That sick feeling in your stomach

May 05, 2011 16:27

Is it just me or is it just a LITTLE fucked up that my mother heard about himi getting into a car accident that VERY easily could have killed him and didn't even feel the need to comment on it. Nor did she feel the need to call me, write me, email me...anything....no acknowledgement.

Meanwhile, I'm stuck out in the middle of BFE with a baby and no money to buy a replacement car and my mother is LOLing about all of her expensive new gym equipment. I have never asked my mother for money and it's never been offered to me - even when it could be really helpful.

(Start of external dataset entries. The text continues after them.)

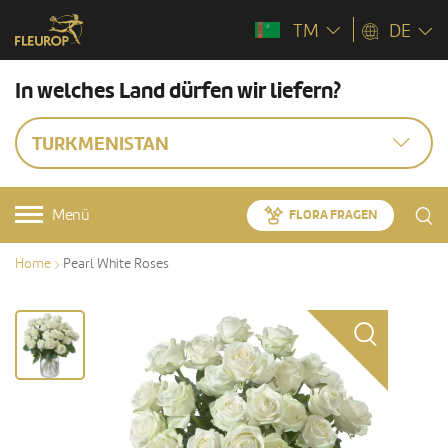
TM
DE
In welches Land dürfen wir liefern?
TURKMENISTAN
Menü
FLORA FRAGEN
Home
Pearl White Roses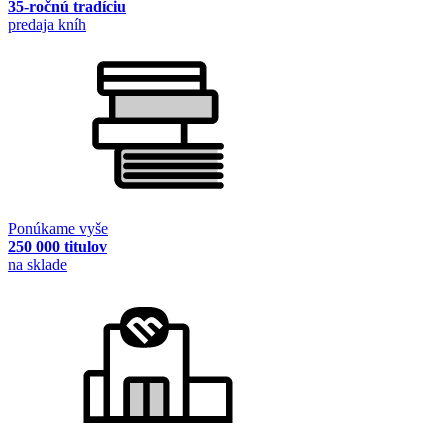
35-ročnú tradíciu
predaja kníh
Ponúkame vyše
250 000 titulov
na sklade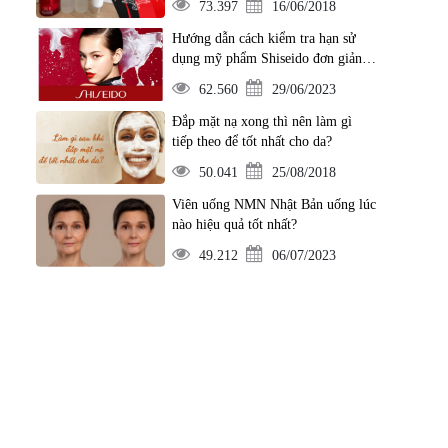
73.397
16/06/2018
Hướng dẫn cách kiểm tra hạn sử
dụng mỹ phẩm Shiseido đơn giản
nhất
62.560
29/06/2023
Đắp mặt nạ xong thì nên làm gì
tiếp theo để tốt nhất cho da?
50.041
25/08/2018
Viên uống NMN Nhật Bản uống lúc
nào hiệu quả tốt nhất?
49.212
06/07/2023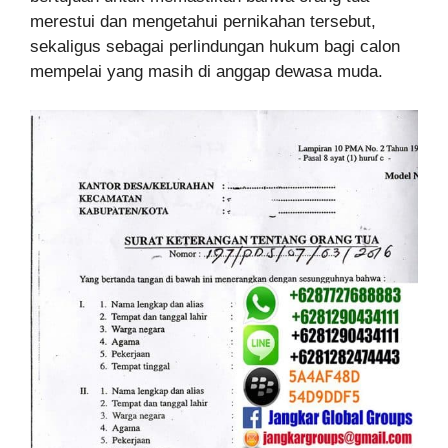
merestui dan mengetahui pernikahan tersebut,
sekaligus sebagai perlindungan hukum bagi calon
mempelai yang masih di anggap dewasa muda.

I'm not saying that if my mother offered to loan or give me money to put down as a deposit on a car I would accept it but for fuck's sake woman, you're supposed to be my mother. An offer of help....ever...would be nice.

And I'm not just talking about financial help. A kind word here or there. A question of how I'm doing? Asking for pictures of your grandson, a Christmas card.

My mother, who proclaims loudly to her friends on Facebook how much she loves her kids has to be HUNTED DOWN for a 3 minute conversation in which she offers no support or comfort. I keep kicking her out of my life and then dragging her back in because, when it comes down to it - I can't not have a mother and she's the best I'm going to get. How fucked up is that?